### Questions
a: Please explain in one to three sentences why the writer of the router post wants to stop using the Linksys's 2.4GHz radio as the WAN connection.
b: Repeat word for word the passage of the router post starting with "Currently I have" and going on through "Linksys WAN port.".

### Document extract
= = = =

SUMMARY: Configure an OpenWrt router to use one radio (5GHz probably) as the WAN link to an upstream network and to pass all traffic via one of the ethernet ports to a second OpenWrt router which works as a standard home router (wired WAN, wired and dual-band WiFi LAN), avoiding double NAT.
I live in a basement apartment without a dedicated internet connection. My only Internet access is via WiFi connection to my landlord's home subnet. I don't have any admin or configuration privileges there, just a standard client connection. I run a personal subnet hanging off that client connection.
Currently I have one OpenWrt router (Linksys EA6350v3 running OpenWrt 21.something) using the 2.4GHz radio as a WAN connection. This works fine, except that leaves me without 2.4GHz WiFi and I have some devices that need it. I also have an unused Netgear R6220 running 23.05.
My plan is to return the Linksys to standard operation (WAN link via dedicated Ethernet port, two WiFi radios and other ethernet ports serving my personal subnet). The Netgear will sit upstream, connecting to the landlord's subnet via one of the WiFi radios, and funneling all traffic to and from one of the Ethernet ports that will connect to the Linksys WAN port.

= = = =

### Extracted material

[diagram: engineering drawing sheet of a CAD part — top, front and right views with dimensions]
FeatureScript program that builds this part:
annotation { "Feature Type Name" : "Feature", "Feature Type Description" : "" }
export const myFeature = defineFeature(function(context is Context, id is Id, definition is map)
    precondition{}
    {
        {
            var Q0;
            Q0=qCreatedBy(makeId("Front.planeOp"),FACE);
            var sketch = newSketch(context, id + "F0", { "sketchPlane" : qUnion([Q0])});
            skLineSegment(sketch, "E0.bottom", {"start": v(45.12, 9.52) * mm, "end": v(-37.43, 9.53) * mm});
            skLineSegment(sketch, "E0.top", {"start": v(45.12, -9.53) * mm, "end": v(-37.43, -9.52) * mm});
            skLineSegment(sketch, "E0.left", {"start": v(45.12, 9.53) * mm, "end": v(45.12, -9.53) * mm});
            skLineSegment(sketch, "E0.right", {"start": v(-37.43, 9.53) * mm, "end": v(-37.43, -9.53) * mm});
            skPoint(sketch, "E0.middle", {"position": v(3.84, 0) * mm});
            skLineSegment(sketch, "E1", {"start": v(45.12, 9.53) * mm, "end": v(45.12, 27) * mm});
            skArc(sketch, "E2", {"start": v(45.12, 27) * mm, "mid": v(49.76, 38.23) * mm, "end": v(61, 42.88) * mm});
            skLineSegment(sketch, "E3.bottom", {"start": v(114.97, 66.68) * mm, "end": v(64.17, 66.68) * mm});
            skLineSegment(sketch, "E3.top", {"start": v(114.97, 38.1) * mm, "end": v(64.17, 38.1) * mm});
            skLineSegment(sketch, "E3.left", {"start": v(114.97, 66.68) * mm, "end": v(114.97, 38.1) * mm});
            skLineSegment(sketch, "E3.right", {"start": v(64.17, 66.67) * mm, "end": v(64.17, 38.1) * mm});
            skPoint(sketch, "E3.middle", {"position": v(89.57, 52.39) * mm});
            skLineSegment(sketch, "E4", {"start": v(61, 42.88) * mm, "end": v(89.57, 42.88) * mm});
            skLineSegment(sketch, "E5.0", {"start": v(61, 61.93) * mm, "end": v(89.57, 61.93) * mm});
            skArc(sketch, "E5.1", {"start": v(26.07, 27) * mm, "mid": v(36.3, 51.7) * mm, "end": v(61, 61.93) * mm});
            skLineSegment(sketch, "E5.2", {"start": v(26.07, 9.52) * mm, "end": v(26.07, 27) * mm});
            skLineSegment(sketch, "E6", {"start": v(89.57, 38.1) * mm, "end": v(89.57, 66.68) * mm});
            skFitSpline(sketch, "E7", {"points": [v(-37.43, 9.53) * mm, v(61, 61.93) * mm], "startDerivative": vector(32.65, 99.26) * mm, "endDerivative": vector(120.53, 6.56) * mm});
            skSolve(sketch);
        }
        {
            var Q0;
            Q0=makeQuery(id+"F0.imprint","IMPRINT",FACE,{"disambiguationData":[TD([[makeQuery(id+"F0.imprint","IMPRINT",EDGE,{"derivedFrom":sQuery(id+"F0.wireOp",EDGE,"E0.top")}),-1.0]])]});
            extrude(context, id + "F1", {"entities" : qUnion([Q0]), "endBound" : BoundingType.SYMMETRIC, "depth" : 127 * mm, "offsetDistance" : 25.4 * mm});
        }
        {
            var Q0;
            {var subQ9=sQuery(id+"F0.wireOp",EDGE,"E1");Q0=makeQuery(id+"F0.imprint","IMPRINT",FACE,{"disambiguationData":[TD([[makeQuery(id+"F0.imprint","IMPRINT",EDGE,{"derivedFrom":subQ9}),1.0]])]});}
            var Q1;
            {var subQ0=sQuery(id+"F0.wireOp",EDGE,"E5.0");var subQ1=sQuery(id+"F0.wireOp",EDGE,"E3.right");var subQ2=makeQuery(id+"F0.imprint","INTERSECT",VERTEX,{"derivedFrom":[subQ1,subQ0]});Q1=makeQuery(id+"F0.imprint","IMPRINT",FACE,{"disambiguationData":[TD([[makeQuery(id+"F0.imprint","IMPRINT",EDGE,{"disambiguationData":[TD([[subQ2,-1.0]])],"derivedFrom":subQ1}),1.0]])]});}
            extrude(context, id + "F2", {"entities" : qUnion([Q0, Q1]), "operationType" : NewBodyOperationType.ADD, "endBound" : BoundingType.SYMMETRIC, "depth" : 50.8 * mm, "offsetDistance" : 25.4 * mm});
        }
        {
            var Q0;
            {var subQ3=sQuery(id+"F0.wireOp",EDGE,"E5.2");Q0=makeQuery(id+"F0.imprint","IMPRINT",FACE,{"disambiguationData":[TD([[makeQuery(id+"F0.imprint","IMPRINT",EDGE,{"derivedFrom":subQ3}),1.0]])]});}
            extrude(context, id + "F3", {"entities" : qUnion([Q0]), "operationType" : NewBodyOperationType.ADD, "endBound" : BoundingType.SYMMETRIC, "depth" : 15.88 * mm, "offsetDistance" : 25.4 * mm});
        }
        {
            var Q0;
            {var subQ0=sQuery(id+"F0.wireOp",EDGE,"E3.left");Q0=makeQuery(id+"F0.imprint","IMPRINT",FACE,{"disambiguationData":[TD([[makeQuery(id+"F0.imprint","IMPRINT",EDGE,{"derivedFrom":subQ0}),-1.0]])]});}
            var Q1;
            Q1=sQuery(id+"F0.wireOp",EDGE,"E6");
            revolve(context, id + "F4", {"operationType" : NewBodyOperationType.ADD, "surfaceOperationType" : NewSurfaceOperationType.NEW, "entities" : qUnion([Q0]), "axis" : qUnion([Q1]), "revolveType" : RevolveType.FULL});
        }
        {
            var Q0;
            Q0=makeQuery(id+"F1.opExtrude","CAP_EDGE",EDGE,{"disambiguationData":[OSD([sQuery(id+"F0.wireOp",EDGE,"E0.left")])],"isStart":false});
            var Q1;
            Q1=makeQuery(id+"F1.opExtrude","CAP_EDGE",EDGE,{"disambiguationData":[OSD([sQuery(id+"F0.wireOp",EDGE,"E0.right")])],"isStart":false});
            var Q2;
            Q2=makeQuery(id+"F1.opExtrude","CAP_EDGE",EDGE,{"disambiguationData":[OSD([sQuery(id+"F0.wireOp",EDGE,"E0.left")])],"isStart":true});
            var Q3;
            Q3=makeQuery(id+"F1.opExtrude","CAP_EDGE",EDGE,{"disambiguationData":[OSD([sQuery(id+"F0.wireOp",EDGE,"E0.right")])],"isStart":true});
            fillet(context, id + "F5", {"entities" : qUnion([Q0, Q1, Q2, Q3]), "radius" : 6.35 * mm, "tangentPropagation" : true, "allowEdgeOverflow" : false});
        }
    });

= = = =

### Your written answers
a: Using the 2.4GHz radio as the WAN connection leaves the writer without 2.4GHz WiFi, and some of the writer's devices need it.

b:
Currently I have one OpenWrt router (Linksys EA6350v3 running OpenWrt 21.something) using the 2.4GHz radio as a WAN connection. This works fine, except that leaves me without 2.4GHz WiFi and I have some devices that need it. I also have an unused Netgear R6220 running 23.05.
My plan is to return the Linksys to standard operation (WAN link via dedicated Ethernet port, two WiFi radios and other ethernet ports serving my personal subnet). The Netgear will sit upstream, connecting to the landlord's subnet via one of the WiFi radios, and funneling all traffic to and from one of the Ethernet ports that will connect to the Linksys WAN port.